_INFORMATION SHOWN_.
# # # #

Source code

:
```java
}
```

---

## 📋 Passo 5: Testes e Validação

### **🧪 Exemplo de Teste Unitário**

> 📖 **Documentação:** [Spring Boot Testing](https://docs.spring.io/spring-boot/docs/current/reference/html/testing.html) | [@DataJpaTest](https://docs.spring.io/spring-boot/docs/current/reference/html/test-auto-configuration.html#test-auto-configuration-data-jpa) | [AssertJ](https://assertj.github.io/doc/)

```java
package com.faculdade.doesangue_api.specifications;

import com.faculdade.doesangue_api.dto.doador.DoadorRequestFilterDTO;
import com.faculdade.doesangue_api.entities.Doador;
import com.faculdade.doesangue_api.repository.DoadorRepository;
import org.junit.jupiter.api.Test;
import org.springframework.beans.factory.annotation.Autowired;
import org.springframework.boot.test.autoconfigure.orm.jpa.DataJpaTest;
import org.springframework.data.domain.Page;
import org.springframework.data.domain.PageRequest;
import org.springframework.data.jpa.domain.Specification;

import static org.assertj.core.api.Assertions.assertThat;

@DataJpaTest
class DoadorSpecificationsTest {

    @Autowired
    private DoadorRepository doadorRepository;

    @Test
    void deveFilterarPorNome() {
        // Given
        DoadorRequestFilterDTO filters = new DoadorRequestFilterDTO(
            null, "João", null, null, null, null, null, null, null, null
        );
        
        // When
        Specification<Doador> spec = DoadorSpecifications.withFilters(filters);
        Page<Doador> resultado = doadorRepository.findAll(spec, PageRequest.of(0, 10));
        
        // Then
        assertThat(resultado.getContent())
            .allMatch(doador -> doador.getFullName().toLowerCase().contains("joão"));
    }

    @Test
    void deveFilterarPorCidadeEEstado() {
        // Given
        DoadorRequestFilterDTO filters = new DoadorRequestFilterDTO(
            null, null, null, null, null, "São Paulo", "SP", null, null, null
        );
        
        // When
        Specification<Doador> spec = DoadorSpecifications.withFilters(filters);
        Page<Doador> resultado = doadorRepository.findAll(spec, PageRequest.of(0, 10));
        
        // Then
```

# # # #

_WHAT THIS TASK INVOLVES_. What lines above hold the word "void"? List them all.

_WRITTEN ANSWER_.
    void deveFilterarPorNome() {
    void deveFilterarPorCidadeEEstado() {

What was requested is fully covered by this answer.